Whoosh! ‘Email is Dead,’ say the Design Museum and Intuit Mailchimp

Take an immersive tour through the history of email at the Design Museum in London

virtual clouds in Email is Dead exhibition at London Design Museum
(Image credit: Design Museum x Intuit Mailchimp)

‘There’s been chatter about the death of email for over a decade, and every time there’s a new thing, “experts” speculate on its extinction; see: SMS, social media, and instant messaging platforms,’ muses Christian Widlic, group creative director at Intuit Mailchimp, an email and marketing automations platform for growing businesses. ‘With the rapid expansion of AI that’s happening, we found the chatter about the death of email to be, quite frankly, hilarious. In fact, with the help of AI, our inboxes are becoming increasingly personalised, helping marketers reach the right audience with the right message at the right time. In essence, email is becoming smarter than it’s ever been.’

It is a subject that forms the core of the Design Museum’s new exhibition, ‘Email is Dead’, though the Intuit Mailchimp team are quick to reassure us they are not, in fact, mourning email, but rather celebrating its longevity over the last 50 years. Its journey is traced in the exhibition, which encourages visitors to touch, listen, look at and even smell email throughout the decades.

* EXTRACTED MATERIAL *
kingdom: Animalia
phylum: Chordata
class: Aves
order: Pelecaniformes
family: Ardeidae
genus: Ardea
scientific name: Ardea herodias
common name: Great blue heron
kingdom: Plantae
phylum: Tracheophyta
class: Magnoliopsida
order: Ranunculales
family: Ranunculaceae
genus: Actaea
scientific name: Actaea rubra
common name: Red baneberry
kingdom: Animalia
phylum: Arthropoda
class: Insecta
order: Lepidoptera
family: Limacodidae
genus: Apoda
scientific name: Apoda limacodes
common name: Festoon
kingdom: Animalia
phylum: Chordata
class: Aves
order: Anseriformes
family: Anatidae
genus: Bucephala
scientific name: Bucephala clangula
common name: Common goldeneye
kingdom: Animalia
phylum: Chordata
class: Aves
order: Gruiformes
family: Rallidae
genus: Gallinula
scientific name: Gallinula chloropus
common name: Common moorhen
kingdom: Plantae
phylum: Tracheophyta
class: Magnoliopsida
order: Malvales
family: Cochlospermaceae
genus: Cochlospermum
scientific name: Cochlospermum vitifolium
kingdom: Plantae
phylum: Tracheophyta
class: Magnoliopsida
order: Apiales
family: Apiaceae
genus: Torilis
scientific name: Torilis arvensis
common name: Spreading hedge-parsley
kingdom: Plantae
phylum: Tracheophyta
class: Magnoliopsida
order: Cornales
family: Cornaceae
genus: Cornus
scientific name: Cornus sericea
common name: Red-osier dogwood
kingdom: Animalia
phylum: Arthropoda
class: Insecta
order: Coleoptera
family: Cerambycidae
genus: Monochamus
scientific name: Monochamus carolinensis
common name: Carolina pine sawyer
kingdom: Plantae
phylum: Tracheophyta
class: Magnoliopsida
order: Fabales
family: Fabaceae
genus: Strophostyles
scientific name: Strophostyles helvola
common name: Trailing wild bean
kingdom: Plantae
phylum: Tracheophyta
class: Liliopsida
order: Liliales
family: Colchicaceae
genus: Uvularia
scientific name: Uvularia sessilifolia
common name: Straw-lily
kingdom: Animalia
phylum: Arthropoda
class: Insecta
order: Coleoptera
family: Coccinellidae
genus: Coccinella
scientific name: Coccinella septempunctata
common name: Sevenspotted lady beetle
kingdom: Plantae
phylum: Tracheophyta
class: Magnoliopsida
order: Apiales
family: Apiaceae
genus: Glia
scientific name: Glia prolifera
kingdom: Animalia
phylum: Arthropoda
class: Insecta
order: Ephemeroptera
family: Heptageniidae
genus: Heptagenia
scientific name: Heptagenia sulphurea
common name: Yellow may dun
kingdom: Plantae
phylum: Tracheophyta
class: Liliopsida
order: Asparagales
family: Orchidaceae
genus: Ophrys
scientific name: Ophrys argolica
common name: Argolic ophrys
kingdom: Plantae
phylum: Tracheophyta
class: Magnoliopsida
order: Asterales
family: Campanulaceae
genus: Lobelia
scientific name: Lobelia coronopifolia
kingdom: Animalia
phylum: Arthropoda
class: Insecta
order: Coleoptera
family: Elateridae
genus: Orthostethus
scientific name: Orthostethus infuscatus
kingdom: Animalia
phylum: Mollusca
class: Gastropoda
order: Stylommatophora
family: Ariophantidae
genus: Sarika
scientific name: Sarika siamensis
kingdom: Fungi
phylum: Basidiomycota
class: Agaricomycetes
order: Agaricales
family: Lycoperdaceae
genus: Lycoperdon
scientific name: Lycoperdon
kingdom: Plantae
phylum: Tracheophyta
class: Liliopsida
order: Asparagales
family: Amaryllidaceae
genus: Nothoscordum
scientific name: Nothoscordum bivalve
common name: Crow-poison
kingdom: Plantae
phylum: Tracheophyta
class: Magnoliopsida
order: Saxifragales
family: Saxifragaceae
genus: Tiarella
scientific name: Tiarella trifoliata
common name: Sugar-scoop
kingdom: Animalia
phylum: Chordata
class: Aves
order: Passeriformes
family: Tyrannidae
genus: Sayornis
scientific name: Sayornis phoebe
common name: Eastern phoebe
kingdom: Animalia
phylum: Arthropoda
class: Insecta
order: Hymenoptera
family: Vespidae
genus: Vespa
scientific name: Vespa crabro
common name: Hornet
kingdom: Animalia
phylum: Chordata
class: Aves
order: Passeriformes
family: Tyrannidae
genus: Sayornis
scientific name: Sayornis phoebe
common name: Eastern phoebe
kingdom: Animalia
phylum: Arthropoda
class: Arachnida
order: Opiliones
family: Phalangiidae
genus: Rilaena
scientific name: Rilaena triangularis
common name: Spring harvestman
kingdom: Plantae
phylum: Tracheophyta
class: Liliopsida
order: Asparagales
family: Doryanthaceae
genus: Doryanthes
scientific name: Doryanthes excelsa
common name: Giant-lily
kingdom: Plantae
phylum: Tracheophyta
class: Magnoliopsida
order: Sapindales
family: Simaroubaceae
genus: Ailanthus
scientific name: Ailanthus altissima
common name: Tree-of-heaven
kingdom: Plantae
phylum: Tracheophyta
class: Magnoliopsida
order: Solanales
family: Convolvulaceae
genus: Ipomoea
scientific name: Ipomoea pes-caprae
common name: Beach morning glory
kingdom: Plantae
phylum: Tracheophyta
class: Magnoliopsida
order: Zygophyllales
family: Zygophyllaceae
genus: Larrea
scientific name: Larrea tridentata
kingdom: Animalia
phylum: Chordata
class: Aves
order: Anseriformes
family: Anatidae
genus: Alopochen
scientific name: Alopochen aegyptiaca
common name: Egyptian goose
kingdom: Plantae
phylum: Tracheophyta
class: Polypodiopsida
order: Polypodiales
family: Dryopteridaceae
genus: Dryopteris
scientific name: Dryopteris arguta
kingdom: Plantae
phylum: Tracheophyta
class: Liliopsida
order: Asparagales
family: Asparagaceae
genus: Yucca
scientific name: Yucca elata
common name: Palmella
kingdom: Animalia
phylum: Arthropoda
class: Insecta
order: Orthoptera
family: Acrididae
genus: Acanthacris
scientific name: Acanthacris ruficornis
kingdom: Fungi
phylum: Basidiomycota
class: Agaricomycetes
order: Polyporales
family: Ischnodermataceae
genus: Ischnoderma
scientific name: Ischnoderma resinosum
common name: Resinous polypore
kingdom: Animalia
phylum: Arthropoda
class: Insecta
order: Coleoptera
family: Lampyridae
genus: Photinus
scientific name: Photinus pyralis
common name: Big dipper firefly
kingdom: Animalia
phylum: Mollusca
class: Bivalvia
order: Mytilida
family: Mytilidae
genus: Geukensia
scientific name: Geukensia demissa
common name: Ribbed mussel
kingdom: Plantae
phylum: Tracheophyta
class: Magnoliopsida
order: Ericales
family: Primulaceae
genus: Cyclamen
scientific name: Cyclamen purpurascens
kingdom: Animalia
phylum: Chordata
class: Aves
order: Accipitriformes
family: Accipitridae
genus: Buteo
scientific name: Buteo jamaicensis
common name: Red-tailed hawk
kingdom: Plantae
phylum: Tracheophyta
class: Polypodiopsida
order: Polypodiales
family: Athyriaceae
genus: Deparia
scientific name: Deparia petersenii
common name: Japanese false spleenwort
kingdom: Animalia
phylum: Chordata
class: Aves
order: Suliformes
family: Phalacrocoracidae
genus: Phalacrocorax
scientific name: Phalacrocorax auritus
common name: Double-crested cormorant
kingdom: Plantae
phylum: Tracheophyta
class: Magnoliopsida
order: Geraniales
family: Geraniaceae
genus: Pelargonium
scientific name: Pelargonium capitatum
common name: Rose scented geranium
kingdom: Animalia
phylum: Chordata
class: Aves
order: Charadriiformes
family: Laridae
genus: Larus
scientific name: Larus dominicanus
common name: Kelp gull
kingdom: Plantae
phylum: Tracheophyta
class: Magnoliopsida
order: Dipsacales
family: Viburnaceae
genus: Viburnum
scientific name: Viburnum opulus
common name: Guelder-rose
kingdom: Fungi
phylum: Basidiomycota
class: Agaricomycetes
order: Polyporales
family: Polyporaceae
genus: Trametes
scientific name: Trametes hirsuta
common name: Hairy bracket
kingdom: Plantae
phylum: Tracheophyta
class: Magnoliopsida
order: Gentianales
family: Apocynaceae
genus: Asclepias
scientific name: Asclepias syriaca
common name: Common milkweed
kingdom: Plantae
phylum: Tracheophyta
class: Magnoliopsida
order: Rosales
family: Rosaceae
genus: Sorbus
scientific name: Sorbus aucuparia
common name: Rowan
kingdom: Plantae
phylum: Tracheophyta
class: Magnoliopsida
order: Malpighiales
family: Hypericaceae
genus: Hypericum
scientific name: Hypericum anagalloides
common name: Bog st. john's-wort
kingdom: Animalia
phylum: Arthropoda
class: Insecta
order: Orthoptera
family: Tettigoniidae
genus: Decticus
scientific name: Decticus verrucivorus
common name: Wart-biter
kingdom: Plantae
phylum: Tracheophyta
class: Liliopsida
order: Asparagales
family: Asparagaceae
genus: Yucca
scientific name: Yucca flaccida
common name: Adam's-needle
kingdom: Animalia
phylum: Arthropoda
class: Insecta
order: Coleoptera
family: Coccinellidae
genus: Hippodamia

* INSTRUCTION 1 *
In the article about the "Email is Dead" exhibition, rewrite the part that opens with the words containing "Whoosh! ‘Email is" and closes with "x Intuit Mailchimp)", changing "immersive" to "interactive".
* INSTRUCTION 2 *
According to the article about the "Email is Dead" exhibition, what position does Christian Widlic hold?
* INSTRUCTION 3 *
Carry on the article about the "Email is Dead" exhibition, starting after its last sentence.

* TASK RESPONSE 1 *
Whoosh! ‘Email is Dead,’ say the Design Museum and Intuit Mailchimp

Take an interactive tour through the history of email at the Design Museum in London

virtual clouds in Email is Dead exhibition at London Design Museum
(Image credit: Design Museum x Intuit Mailchimp)

* TASK RESPONSE 2 *
Group creative director at Intuit Mailchimp.

* TASK RESPONSE 3 *
‘Email is Dead’ at London’s Design Museum

giant yellow envelope installation at Email is Dead, Design Museum exhibition

(Image credit: Design Museum x Intuit Mailchimp)

‘Our core concept was to “make the mundane magnificent”, and we knew early on that we wanted to make this experience feel immersive with tangible, interactive touchpoints. Some of our favourite art experiences are extremely interactive and engaging, like laying down in a Turrell skyspace, or walking through a Richard Serra sculpture. For us to achieve this we really had to take a 360-view of email. One big question for us was what does email look, smell, feel and sound like? And we put a lot of intention into exploring those themes throughout the exhibition.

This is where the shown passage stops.